Chris was with GE for nine years prior to joining Sidley. During his tenure at GE, Chris had significant roles in some of GE’s most noteworthy M&A matters, including GE’s sale of its Global Plastics business to Saudi Arabia Basic Industries for US$11.6 billion and its investment in and worldwide alliance with China’s XD Electric Group. Many of Chris’s M&A transactions at GE included sourcing or other commercial relationships.
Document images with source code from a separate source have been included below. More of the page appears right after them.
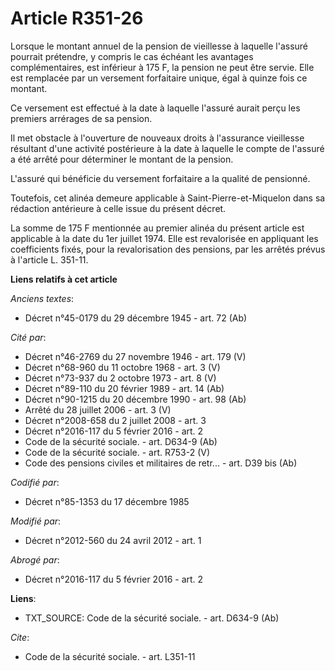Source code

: # Article R351-26

Lorsque le montant annuel de la pension de vieillesse à laquelle l'assuré pourrait prétendre, y compris le cas échéant les
avantages complémentaires, est inférieur à 175 F, la pension ne peut être servie. Elle est remplacée par un versement
forfaitaire unique, égal à quinze fois ce montant. 

Ce versement est effectué à la date à laquelle l'assuré aurait perçu les premiers arrérages de sa pension. 

Il met obstacle à l'ouverture de nouveaux droits à l'assurance vieillesse résultant d'une activité postérieure à la date à
laquelle le compte de l'assuré a été arrêté pour déterminer le montant de la pension. 

L'assuré qui bénéficie du versement forfaitaire a la qualité de pensionné. 

Toutefois, cet alinéa demeure applicable à Saint-Pierre-et-Miquelon dans sa rédaction antérieure à celle issue du présent
décret. 

La somme de 175 F mentionnée au premier alinéa du présent article est applicable à la date du 1er juillet 1974. Elle est
revalorisée en appliquant les coefficients fixés, pour la revalorisation des pensions, par les arrêtés prévus à l'article L.
351-11.

**Liens relatifs à cet article**

_Anciens textes_:

  - Décret n°45-0179 du 29 décembre 1945 - art. 72 (Ab)

_Cité par_:

  - Décret n°46-2769 du 27 novembre 1946 - art. 179 (V)
  - Décret n°68-960 du 11 octobre 1968 - art. 3 (V)
  - Décret n°73-937 du 2 octobre 1973 - art. 8 (V)
  - Décret n°89-110 du 20 février 1989 - art. 14 (Ab)
  - Décret n°90-1215 du 20 décembre 1990 - art. 98 (Ab)
  - Arrêté du 28 juillet 2006 - art. 3 (V)
  - Décret n°2008-658 du 2 juillet 2008 - art. 3
  - Décret n°2016-117 du 5 février 2016 - art. 2
  - Code de la sécurité sociale. - art. D634-9 (Ab)
  - Code de la sécurité sociale. - art. R753-2 (V)
  - Code des pensions civiles et militaires de retr... - art. D39 bis (Ab)

_Codifié par_:

  - Décret n°85-1353 du 17 décembre 1985

_Modifié par_:

  - Décret n°2012-560 du 24 avril 2012 - art. 1

_Abrogé par_:

  - Décret n°2016-117 du 5 février 2016 - art. 2

**Liens**:

  - TXT_SOURCE: Code de la sécurité sociale. - art. D634-9 (Ab)

_Cite_:

  - Code de la sécurité sociale. - art. L351-11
Chris spent four years with GE Capital’s Energy Financial Services business, where he counseled GE on its power generation joint venture with ArcLight Capital Partners and GIC, GE’s ownership and eventual sale of a controlling stake in the Regency Energy Partners MLP and numerous other infrastructure, energy, project finance, M&A and “clean tech” venture capital transactions.
Prior to joining GE, Chris was an associate at a large international law firm where he practiced in the areas of M&A and securities law in New York and Paris.
Chris passed Level I of the Chartered Financial Analyst® (CFA) Program.